** Given data follows **

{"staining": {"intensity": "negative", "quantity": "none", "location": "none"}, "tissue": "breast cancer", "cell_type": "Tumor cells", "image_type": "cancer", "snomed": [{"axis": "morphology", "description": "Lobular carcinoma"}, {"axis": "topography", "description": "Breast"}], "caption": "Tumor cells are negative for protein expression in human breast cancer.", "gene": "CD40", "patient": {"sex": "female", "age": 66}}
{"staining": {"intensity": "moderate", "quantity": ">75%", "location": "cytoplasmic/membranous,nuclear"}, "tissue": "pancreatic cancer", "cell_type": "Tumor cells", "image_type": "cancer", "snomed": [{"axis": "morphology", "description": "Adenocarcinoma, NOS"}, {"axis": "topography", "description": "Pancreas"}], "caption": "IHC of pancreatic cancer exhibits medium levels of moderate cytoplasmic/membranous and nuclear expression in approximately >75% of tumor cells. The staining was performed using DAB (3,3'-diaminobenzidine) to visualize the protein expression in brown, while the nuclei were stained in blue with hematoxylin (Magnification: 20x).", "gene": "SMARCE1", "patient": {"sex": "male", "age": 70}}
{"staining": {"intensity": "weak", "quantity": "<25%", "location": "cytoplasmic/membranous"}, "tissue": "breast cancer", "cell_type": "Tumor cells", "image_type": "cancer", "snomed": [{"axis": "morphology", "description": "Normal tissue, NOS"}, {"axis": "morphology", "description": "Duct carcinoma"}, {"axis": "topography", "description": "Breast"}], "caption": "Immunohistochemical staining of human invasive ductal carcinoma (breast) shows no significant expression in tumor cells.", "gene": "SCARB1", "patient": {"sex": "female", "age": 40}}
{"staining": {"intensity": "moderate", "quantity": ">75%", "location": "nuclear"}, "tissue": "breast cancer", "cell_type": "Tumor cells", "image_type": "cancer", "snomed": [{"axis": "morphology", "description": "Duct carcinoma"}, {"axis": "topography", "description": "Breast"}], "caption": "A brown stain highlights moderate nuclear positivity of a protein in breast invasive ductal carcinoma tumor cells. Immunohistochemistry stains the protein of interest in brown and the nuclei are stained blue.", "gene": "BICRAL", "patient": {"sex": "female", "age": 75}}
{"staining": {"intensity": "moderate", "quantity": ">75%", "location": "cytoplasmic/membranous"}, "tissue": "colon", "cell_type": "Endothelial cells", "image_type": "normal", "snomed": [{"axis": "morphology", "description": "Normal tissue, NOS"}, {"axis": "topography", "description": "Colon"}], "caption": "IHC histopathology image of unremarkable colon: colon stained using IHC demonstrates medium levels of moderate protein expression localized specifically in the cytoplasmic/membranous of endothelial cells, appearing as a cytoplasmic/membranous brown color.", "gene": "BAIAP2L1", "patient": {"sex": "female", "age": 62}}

** End of Given data **

The problem
Above are the entries; repeat their lines exactly, from the first through the one that contains "staining of human".

Finished exercise
{"staining": {"intensity": "negative", "quantity": "none", "location": "none"}, "tissue": "breast cancer", "cell_type": "Tumor cells", "image_type": "cancer", "snomed": [{"axis": "morphology", "description": "Lobular carcinoma"}, {"axis": "topography", "description": "Breast"}], "caption": "Tumor cells are negative for protein expression in human breast cancer.", "gene": "CD40", "patient": {"sex": "female", "age": 66}}
{"staining": {"intensity": "moderate", "quantity": ">75%", "location": "cytoplasmic/membranous,nuclear"}, "tissue": "pancreatic cancer", "cell_type": "Tumor cells", "image_type": "cancer", "snomed": [{"axis": "morphology", "description": "Adenocarcinoma, NOS"}, {"axis": "topography", "description": "Pancreas"}], "caption": "IHC of pancreatic cancer exhibits medium levels of moderate cytoplasmic/membranous and nuclear expression in approximately >75% of tumor cells. The staining was performed using DAB (3,3'-diaminobenzidine) to visualize the protein expression in brown, while the nuclei were stained in blue with hematoxylin (Magnification: 20x).", "gene": "SMARCE1", "patient": {"sex": "male", "age": 70}}
{"staining": {"intensity": "weak", "quantity": "<25%", "location": "cytoplasmic/membranous"}, "tissue": "breast cancer", "cell_type": "Tumor cells", "image_type": "cancer", "snomed": [{"axis": "morphology", "description": "Normal tissue, NOS"}, {"axis": "morphology", "description": "Duct carcinoma"}, {"axis": "topography", "description": "Breast"}], "caption": "Immunohistochemical staining of human invasive ductal carcinoma (breast) shows no significant expression in tumor cells.", "gene": "SCARB1", "patient": {"sex": "female", "age": 40}}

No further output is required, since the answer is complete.